:: Text for analysis ::
══════════
From: Juraj Marcin <jmarcin@redhat.com>

After moving postcopy_ram_listen_thread() to postcopy file, this patch
introduces a pair of functions, postcopy_incoming_setup() and
postcopy_incoming_cleanup(). These functions encapsulate setup and
cleanup of all incoming postcopy resources, postcopy-ram and postcopy
listen thread.

Furthermore, this patch also renames the postcopy_ram_listen_thread to
postcopy_listen_thread, as this thread handles not only postcopy-ram,
but also dirty-bitmaps and in the future it could handle other
postcopiable devices.

Signed-off-by: Juraj Marcin <jmarcin@redhat.com>
---
 migration/migration.c    |  2 +-
 migration/postcopy-ram.c | 46 ++++++++++++++++++++++++++++++++++++----
 migration/postcopy-ram.h |  3 ++-
 migration/savevm.c       | 25 ++--------------------
 4 files changed, 47 insertions(+), 29 deletions(-)

diff --git a/migration/migration.c b/migration/migration.c
index 6e647c7c4a..9a367f717e 100644
--- a/migration/migration.c
+++ b/migration/migration.c
@@ -892,7 +892,7 @@ process_incoming_migration_co(void *opaque)
              * but managed to complete within the precopy period, we can use
              * the normal exit.
              */
-            postcopy_ram_incoming_cleanup(mis);
+            postcopy_incoming_cleanup(mis);
         } else if (ret >= 0) {
             /*
              * Postcopy was started, cleanup should happen at the end of the
diff --git a/migration/postcopy-ram.c b/migration/postcopy-ram.c
index 36d5415554..b47c955763 100644
--- a/migration/postcopy-ram.c
+++ b/migration/postcopy-ram.c
@@ -2082,10 +2082,8 @@ bool postcopy_is_paused(MigrationStatus status)
  * Triggered by a postcopy_listen command; this thread takes over reading
  * the input stream, leaving the main thread free to carry on loading the rest
  * of the device state (from RAM).
- * (TODO:This could do with being in a postcopy file - but there again it's
- * just another input loop, not that postcopy specific)
  */
-void *postcopy_ram_listen_thread(void *opaque)
+static void *postcopy_listen_thread(void *opaque)
 {
     MigrationIncomingState *mis = migration_incoming_get_current();
     QEMUFile *f = mis->from_src_file;
@@ -2151,7 +2149,7 @@ void *postcopy_ram_listen_thread(void *opaque)
          */
         qemu_event_wait(&mis->main_thread_load_event);
     }
-    postcopy_ram_incoming_cleanup(mis);
+    postcopy_incoming_cleanup(mis);
 
     if (load_res < 0) {
         /*
@@ -2184,3 +2182,43 @@ void *postcopy_ram_listen_thread(void *opaque)
 
     return NULL;
 }
+
+int postcopy_incoming_setup(MigrationIncomingState *mis, Error **errp)
══════════
:: Assigned task 1 ::
Reproduce the portion of the postcopy migration patch starting at "From: Juraj Marcin" and ending at "postcopiable devices.".
:: Assigned task 2 ::
Carry on the postcopy migration patch from the point at which it stops.
The rows given next are separate material and are not part of the postcopy migration patch.

Collected data:
══════════
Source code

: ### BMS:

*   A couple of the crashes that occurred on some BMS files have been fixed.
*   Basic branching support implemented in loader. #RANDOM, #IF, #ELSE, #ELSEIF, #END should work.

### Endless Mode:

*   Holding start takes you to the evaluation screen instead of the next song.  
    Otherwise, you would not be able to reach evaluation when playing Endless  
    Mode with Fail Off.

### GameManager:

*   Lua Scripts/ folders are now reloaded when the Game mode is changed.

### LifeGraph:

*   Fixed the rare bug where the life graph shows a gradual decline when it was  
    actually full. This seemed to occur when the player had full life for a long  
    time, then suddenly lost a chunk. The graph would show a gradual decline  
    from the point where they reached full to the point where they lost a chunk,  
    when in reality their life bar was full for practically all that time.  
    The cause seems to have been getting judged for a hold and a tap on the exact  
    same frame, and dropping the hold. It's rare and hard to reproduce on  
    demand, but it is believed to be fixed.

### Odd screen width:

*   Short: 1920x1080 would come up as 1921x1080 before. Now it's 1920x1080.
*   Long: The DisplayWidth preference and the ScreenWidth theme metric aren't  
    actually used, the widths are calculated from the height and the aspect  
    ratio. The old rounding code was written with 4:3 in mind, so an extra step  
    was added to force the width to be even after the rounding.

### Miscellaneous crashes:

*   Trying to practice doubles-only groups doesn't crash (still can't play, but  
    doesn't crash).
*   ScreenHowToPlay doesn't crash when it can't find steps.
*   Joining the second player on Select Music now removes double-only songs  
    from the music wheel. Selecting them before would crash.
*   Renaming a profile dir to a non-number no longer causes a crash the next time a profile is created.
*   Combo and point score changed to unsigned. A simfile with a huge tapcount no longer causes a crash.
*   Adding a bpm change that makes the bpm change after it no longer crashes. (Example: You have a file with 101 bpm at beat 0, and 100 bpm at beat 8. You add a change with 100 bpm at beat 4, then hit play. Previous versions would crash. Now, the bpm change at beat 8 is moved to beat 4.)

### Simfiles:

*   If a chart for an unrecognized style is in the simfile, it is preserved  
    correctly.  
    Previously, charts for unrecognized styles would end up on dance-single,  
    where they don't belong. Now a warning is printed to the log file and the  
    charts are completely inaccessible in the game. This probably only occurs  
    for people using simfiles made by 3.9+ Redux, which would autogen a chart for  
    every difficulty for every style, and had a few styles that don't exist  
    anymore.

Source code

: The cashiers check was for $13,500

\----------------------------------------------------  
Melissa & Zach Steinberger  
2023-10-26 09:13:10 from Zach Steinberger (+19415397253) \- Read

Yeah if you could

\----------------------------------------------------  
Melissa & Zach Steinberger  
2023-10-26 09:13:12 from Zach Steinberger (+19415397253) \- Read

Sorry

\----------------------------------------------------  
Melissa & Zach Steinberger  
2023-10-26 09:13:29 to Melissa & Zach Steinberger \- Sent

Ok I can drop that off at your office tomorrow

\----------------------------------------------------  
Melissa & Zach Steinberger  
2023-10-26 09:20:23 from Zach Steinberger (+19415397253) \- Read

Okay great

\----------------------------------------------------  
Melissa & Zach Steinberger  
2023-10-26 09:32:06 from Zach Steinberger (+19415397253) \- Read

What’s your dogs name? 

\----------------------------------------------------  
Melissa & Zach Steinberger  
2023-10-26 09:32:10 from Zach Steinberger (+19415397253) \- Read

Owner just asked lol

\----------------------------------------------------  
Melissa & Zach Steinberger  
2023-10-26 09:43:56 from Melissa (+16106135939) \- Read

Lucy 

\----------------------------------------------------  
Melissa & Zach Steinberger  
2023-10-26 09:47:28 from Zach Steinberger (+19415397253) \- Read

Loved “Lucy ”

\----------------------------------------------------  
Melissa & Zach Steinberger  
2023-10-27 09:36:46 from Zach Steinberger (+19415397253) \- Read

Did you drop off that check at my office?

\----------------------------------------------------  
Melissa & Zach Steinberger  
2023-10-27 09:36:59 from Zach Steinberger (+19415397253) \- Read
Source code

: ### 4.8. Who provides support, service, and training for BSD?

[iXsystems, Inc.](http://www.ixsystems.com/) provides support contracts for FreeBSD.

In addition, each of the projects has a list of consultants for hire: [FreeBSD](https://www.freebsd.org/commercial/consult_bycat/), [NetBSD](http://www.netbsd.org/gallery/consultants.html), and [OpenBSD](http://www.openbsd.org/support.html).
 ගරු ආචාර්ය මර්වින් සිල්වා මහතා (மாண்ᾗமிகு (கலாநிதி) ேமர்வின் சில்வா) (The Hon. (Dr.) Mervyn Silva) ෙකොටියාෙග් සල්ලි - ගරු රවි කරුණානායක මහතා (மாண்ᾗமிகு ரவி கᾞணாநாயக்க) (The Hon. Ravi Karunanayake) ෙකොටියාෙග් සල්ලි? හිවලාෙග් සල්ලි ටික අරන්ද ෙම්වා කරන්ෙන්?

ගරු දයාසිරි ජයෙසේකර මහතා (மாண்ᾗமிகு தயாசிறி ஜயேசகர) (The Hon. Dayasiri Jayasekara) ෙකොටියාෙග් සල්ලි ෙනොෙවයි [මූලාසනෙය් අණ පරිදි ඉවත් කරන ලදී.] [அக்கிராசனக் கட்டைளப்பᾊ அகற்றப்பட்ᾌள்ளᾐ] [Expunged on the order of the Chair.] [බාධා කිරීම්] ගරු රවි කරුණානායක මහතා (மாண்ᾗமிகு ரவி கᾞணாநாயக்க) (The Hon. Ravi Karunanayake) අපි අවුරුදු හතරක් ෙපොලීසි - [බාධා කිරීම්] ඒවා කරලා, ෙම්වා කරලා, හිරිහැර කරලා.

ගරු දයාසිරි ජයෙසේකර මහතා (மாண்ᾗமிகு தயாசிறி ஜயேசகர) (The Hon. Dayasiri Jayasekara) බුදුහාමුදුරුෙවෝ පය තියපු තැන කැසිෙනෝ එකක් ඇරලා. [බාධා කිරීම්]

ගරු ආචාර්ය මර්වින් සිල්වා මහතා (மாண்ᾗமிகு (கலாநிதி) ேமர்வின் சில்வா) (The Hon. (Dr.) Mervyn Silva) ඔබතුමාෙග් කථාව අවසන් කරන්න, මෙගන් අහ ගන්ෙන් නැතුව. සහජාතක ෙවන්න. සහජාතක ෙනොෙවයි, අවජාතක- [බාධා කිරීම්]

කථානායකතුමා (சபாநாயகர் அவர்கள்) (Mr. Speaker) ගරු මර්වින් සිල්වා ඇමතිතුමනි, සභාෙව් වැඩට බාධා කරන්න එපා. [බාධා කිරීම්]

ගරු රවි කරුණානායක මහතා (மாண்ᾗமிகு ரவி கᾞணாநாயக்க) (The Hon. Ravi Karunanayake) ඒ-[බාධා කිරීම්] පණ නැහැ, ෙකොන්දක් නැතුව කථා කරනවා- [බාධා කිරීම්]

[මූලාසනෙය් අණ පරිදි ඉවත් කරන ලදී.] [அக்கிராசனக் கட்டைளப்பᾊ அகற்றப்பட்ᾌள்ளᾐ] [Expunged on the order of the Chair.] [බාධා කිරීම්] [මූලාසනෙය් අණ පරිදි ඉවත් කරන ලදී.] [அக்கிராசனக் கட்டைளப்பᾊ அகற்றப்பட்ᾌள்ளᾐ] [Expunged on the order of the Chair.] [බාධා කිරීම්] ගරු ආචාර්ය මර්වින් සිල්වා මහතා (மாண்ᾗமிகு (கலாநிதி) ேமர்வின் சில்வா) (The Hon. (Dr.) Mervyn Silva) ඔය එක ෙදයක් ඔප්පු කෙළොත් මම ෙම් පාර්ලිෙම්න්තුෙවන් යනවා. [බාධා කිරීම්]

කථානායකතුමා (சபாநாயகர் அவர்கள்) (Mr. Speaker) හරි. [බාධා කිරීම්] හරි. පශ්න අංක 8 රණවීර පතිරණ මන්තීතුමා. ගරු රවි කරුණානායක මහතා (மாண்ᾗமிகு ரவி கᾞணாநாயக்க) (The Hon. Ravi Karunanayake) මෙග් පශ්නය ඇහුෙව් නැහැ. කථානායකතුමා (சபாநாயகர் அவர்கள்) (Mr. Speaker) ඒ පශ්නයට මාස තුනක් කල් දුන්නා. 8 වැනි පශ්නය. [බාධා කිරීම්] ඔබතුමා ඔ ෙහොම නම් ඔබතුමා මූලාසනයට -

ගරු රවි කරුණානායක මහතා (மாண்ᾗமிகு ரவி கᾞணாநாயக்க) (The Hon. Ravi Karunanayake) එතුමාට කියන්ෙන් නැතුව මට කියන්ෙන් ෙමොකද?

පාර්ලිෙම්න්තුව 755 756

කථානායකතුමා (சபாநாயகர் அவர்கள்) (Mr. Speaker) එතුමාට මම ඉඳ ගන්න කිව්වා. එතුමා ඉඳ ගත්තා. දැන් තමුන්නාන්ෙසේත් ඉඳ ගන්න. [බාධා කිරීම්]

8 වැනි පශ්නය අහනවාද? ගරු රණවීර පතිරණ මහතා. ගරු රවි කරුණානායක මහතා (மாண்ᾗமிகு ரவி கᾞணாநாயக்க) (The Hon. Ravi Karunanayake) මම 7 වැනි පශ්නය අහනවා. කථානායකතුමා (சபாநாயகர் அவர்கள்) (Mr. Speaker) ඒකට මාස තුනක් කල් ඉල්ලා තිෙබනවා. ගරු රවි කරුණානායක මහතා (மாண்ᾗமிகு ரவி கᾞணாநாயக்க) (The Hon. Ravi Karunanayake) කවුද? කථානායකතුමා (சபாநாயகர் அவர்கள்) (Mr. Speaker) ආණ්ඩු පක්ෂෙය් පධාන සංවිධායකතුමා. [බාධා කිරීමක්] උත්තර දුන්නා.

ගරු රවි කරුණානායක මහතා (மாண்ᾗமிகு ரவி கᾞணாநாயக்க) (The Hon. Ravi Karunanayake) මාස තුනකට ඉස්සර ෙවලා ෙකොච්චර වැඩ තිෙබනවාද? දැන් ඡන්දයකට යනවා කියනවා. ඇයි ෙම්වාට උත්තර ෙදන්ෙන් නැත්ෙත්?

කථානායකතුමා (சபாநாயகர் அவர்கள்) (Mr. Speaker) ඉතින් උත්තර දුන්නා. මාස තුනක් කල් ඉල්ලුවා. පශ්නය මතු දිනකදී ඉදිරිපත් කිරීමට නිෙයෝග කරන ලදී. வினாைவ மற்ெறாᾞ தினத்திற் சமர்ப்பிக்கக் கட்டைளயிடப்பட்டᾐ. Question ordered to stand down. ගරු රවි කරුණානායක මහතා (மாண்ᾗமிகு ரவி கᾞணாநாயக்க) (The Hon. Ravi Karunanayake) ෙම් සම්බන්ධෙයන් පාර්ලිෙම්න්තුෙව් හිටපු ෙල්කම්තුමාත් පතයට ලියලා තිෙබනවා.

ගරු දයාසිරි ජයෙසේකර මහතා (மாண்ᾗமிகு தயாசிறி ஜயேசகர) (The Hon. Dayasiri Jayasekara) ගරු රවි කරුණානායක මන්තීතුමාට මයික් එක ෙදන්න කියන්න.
══════════
:: Final answer 1 ::
From: Juraj Marcin <jmarcin@redhat.com>

After moving postcopy_ram_listen_thread() to postcopy file, this patch
introduces a pair of functions, postcopy_incoming_setup() and
postcopy_incoming_cleanup(). These functions encapsulate setup and
cleanup of all incoming postcopy resources, postcopy-ram and postcopy
listen thread.

Furthermore, this patch also renames the postcopy_ram_listen_thread to
postcopy_listen_thread, as this thread handles not only postcopy-ram,
but also dirty-bitmaps and in the future it could handle other
postcopiable devices.

:: Final answer 2 ::
+{
+    /*
+     * Sensitise RAM - can now generate requests for blocks that don't exist
+     * However, at this point the CPU shouldn't be running, and the IO
+     * shouldn't be doing anything yet so don't actually expect requests
+     */
+    if (migrate_postcopy_ram()) {
+        if (postcopy_ram_incoming_setup(mis)) {
+            postcopy_ram_incoming_cleanup(mis);
+            error_setg(errp, "Failed to setup incoming postcopy RAM blocks");
+            return -1;
+        }
+    }
+
+    trace_loadvm_postcopy_handle_listen("after uffd");
+
+    if (postcopy_notify(POSTCOPY_NOTIFY_INBOUND_LISTEN, errp)) {
+        return -1;
+    }
+
+    mis->have_listen_thread = true;
+    postcopy_thread_create(mis, &mis->listen_thread,
+                           MIGRATION_THREAD_DST_LISTEN,
+                           postcopy_listen_thread, QEMU_THREAD_DETACHED);
+
+    return 0;
+}
+
+int postcopy_incoming_cleanup(MigrationIncomingState *mis)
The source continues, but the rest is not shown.